GENEBRA, 11 de dezembro (Reuters) - Mianmar rejeitou na terça-feira o relatório do brasileiro Paulo Sérgio Pinheiro, enviado especial da ONU, segundo o qual o regime militar do país usou força excessiva para conter os protestos de setembro.

Wunna Maung Lwin, embaixador birmanês na ONU em Genebra, disse que não havia necessidade de um inquérito mais profundo sobre o "intimidador desafio" de conter as manifestações populares, lideradas por monges budistas.

"Exercer seu direito soberano de lidar com uma situação violenta não deveria ser configurado como uma violação dos direitos humanos", disse ele numa reunião do Conselho de Direitos Humanos da ONU.

"Conseguimos restaurar a paz e a estabilidade, e a situação está de volta à normalidade em todo o país", afirmou.

A repressão aos protestos pacíficos --os maiores desde 1988-- provocou condenação internacional e a possibilidade de mais sanções contra a antiga Birmânia.

Em texto preparado aos 47 membros do Conselho de Direitos Humanos, o relator especial Paulo Sérgio Pinheiro disse que pelo menos 31 pessoas foram mortas na repressão em Mianmar. A imprensa estatal havia noticiado dez mortes.

Lwin disse ao Conselho que seu país está frustrado com o relatório e negou a acusação feita por Pinheiro de que 1.000 das 4.000 pessoas detidas na época continuam atrás das grades.

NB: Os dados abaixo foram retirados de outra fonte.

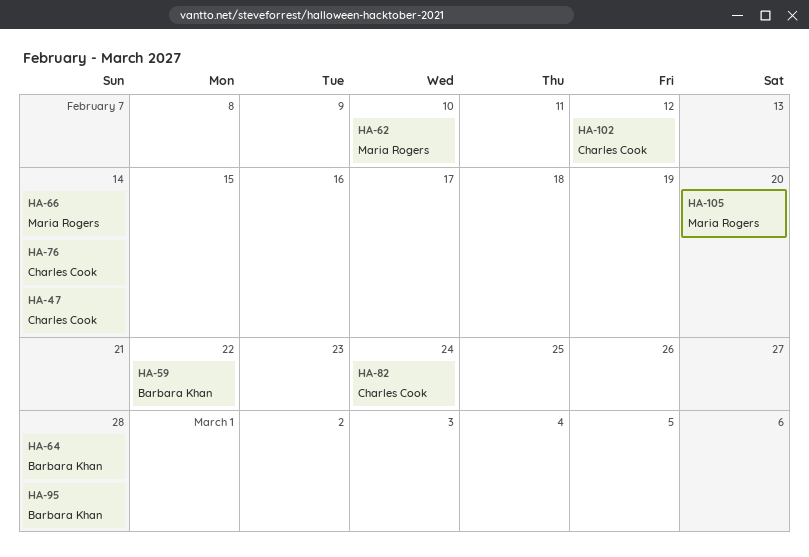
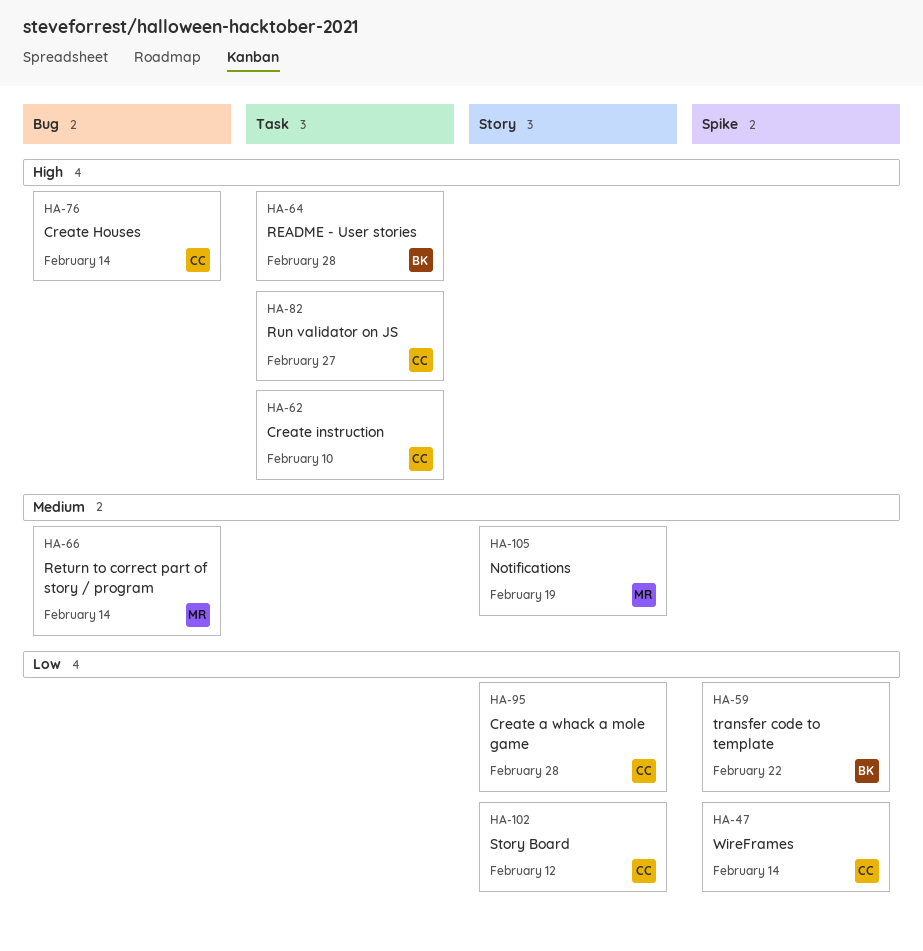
HA-62, owner: Maria Rogers -> Charles Cook
HA-82, due: Feb 24 -> Feb 27
HA-95, owner: Barbara Khan -> Charles Cook
HA-105, due: Feb 20 -> Feb 19

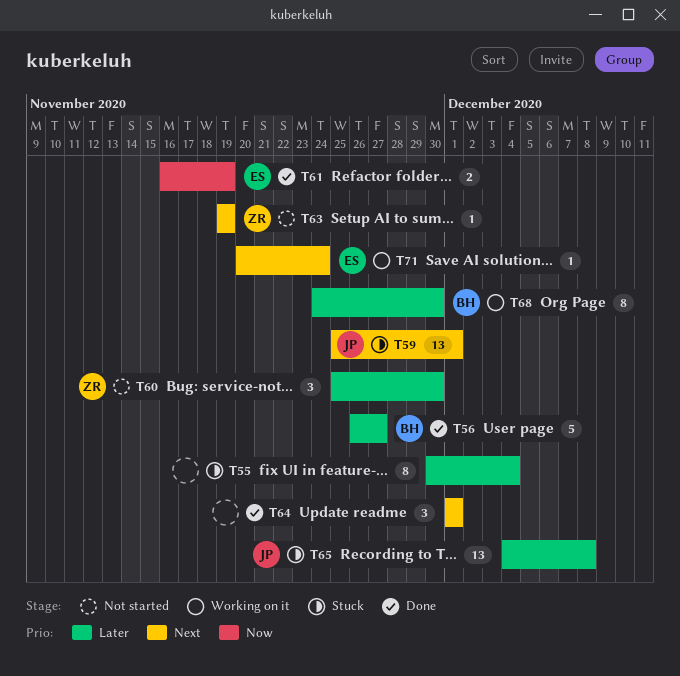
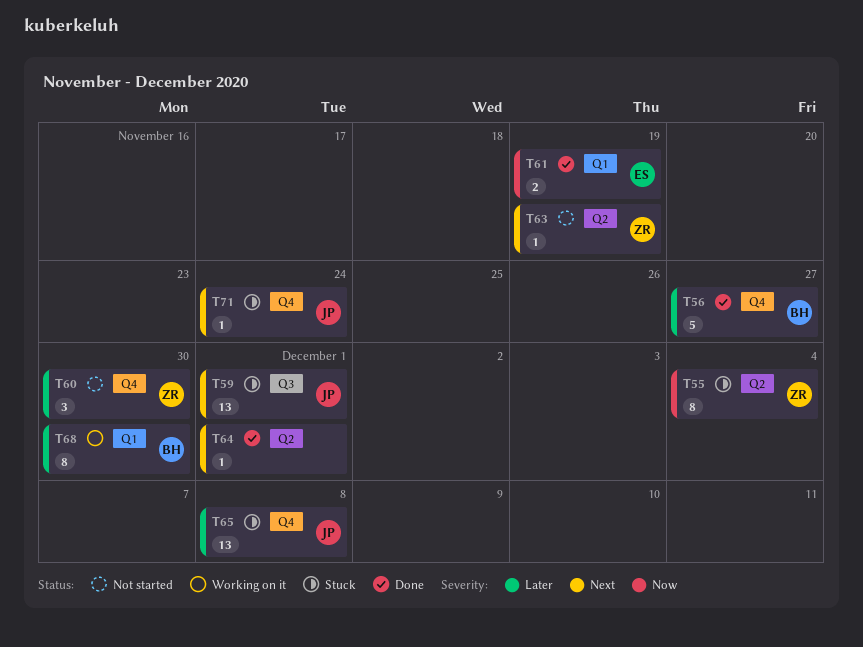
T55, owner: none -> ZR
T55, priority: Later -> Now
T64, estimate: 3 -> 1
T71, status: Working on it -> Stuck
T71, owner: ES -> JP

"Quase todos os detidos em conexão com os fatos de setembro foram libertados", afirmou, acrescentando que o governo anistiou 8.585 prisioneiros, deixando apenas 80 detidos "por violações a leis existentes em Mianmar".

Na sexta-feira, o Conselho vai considerar uma resolução apresentada pela União Européia que pede a volta de Pinheiro a Mianmar até março para avaliar a situação com mais detalhes.